To test the manufacturer's claim regarding the average nicotine content, we need to set up the null and alternative hypotheses.

  1. Null Hypothesis (H0): The average nicotine content does not exceed 3.5 milligrams. Mathematically, this can be expressed as: \[ H_0: \mu \leq 3.5 \]

  2. Alternative Hypothesis (H1): The average nicotine content exceeds 3.5 milligrams. This can be expressed as: \[ H_1: \mu > 3.5 \]

We can now proceed to perform a statistical test to see if we have enough evidence to reject the null hypothesis in favor of the alternative hypothesis at the 0.01 significance level.

Steps for the Hypothesis Test:

  1. Sample Size (n): 8
  2. Sample Mean (\(\bar{x}\)): 4.2 mg
  3. Sample Standard Deviation (s): 1.4 mg
  4. Significance Level (\(\alpha\)): 0.01

We'll perform a one-sample t-test because the sample size is small (n < 30), and we assume the normality of the distribution.

Test Statistic Calculation:

The t statistic is calculated using the formula: \[ t = \frac{\bar{x} - \mu_0}{s / \sqrt{n}} \] Where:

  • \(\bar{x}\) = sample mean
  • \(\mu_0\) = population mean under the null hypothesis (3.5 mg)
  • \(s\) = sample standard deviation
  • \(n\) = sample size

Substituting in the values: \[ t = \frac{4.2 - 3.5}{1.4 / \sqrt{8}} = \frac{0.7}{1.4 / 2.8284} = \frac{0.7}{0.4949} \approx 1.415 \]

Critical Value:

Next, we determine the critical value from the t-distribution table for a one-tailed test with \(n - 1 = 7\) degrees of freedom at \(\alpha = 0.01\).
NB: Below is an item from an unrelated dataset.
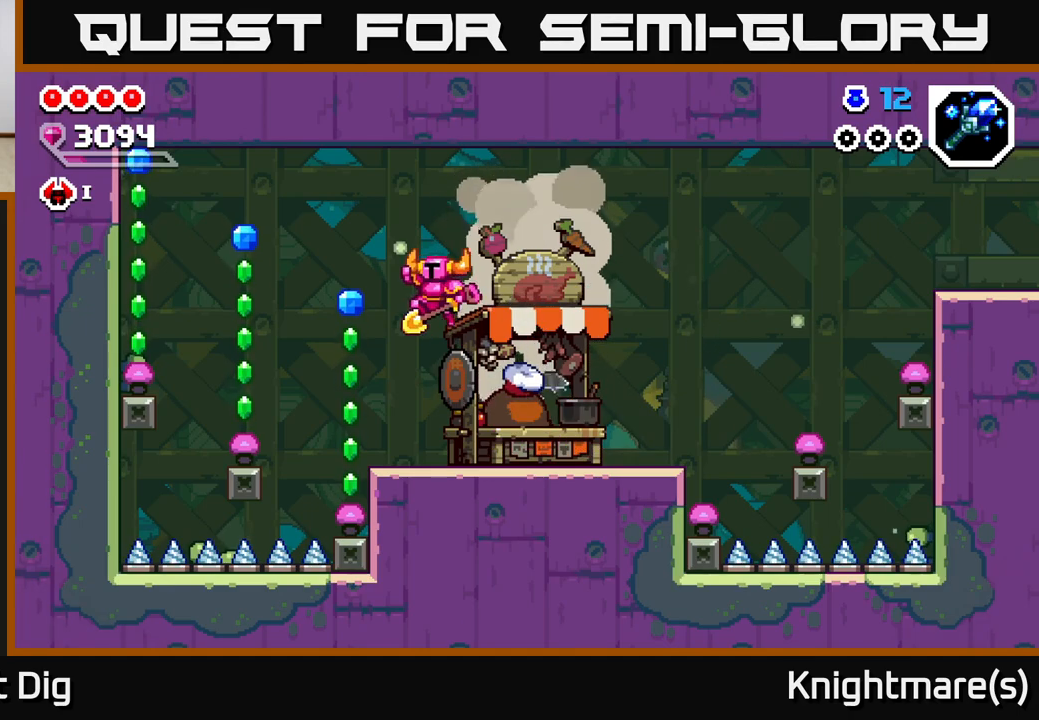
{"buttons": ["A"], "left_stick": "down", "right_stick": "center", "events": [[100, "left_stick", "down-left"], [450, "left_stick", "down"]]}
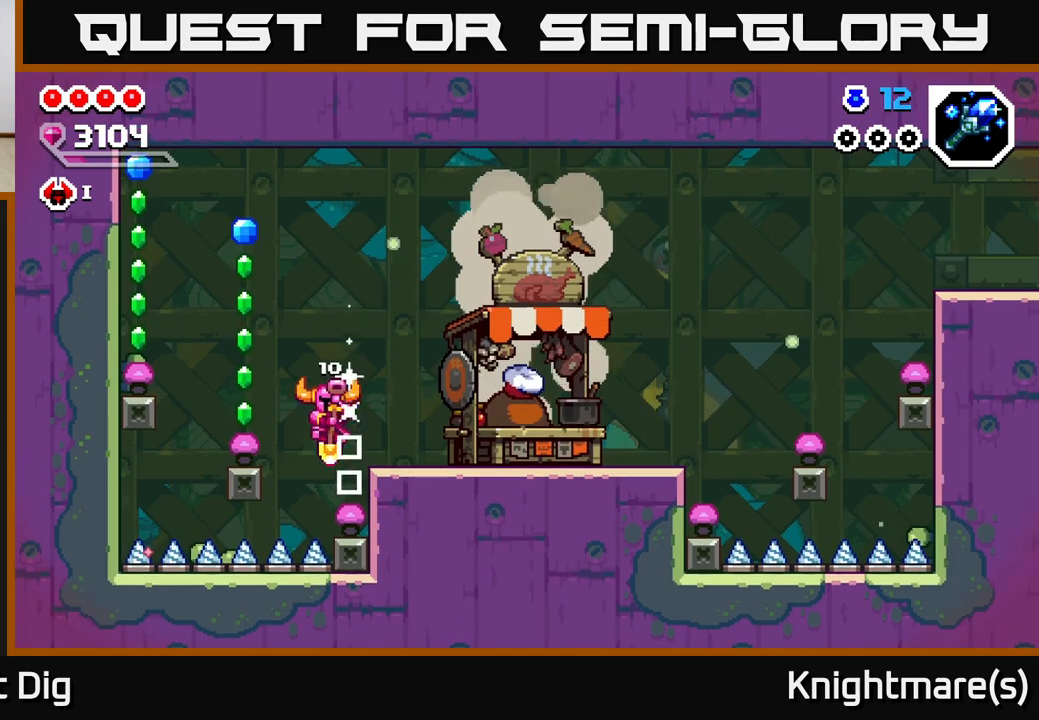
{"buttons": ["A"], "left_stick": "left", "right_stick": "center", "events": [[67, "A", "up"], [283, "A", "down"], [350, "left_stick", "left"]]}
Using a t-table or calculator, the critical value for \(df = 7\) at \(\alpha = 0.01\) is approximately 2.998.

Decision Rule:

  • If the calculated t value exceeds the critical t value, we reject the null hypothesis.
  • If the calculated t value does not exceed the critical t value, we fail to reject the null hypothesis.

Conclusion:

  • Calculated t value: approximately 1.415
  • Critical t value: approximately 2.998

Since \(1.415 < 2.998\), we fail to reject the null hypothesis.

Final Statement:

There is not enough evidence at the 0.01 significance level to conclude that the average nicotine content of this brand exceeds 3.5 milligrams, supporting the manufacturer's claim.